THE TASK: Instruction for the entries that follow: retype exactly the lines from the line with "(IHC) image of" to the line with "is a micrograph", both included, and omit all others.

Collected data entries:
::::::::
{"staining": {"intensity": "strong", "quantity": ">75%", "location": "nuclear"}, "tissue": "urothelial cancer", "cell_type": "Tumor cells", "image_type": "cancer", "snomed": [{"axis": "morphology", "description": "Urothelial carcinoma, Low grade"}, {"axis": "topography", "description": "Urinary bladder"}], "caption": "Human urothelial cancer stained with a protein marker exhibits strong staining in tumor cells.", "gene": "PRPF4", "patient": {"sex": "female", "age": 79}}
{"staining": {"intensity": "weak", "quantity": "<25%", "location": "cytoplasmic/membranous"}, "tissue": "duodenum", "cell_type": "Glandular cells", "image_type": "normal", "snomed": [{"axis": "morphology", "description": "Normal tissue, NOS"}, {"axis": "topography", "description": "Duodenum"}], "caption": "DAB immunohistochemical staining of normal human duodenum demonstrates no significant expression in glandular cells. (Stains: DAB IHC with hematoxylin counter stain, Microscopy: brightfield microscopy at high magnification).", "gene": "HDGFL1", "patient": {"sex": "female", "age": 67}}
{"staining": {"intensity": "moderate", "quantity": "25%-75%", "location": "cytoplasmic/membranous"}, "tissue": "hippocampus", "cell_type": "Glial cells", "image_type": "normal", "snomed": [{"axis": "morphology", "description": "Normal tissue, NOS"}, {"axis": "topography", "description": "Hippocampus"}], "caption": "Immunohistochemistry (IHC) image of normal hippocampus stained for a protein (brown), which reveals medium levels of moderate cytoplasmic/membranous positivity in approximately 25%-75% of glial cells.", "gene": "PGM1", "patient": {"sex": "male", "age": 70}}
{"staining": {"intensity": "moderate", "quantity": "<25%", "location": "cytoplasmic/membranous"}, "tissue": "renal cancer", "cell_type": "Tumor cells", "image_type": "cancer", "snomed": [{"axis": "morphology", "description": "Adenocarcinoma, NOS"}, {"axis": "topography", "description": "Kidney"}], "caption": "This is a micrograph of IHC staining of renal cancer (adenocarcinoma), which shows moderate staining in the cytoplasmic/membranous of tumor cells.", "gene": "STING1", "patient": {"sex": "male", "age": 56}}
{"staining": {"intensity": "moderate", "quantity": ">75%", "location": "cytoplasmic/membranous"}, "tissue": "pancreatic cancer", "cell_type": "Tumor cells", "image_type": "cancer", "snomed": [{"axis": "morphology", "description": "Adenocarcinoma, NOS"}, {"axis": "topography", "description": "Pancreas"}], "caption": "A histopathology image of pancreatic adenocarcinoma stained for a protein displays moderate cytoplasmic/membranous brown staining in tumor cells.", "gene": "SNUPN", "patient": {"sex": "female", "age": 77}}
::::::::
RESULT OF THE TASK:
{"staining": {"intensity": "moderate", "quantity": "25%-75%", "location": "cytoplasmic/membranous"}, "tissue": "hippocampus", "cell_type": "Glial cells", "image_type": "normal", "snomed": [{"axis": "morphology", "description": "Normal tissue, NOS"}, {"axis": "topography", "description": "Hippocampus"}], "caption": "Immunohistochemistry (IHC) image of normal hippocampus stained for a protein (brown), which reveals medium levels of moderate cytoplasmic/membranous positivity in approximately 25%-75% of glial cells.", "gene": "PGM1", "patient": {"sex": "male", "age": 70}}
{"staining": {"intensity": "moderate", "quantity": "<25%", "location": "cytoplasmic/membranous"}, "tissue": "renal cancer", "cell_type": "Tumor cells", "image_type": "cancer", "snomed": [{"axis": "morphology", "description": "Adenocarcinoma, NOS"}, {"axis": "topography", "description": "Kidney"}], "caption": "This is a micrograph of IHC staining of renal cancer (adenocarcinoma), which shows moderate staining in the cytoplasmic/membranous of tumor cells.", "gene": "STING1", "patient": {"sex": "male", "age": 56}}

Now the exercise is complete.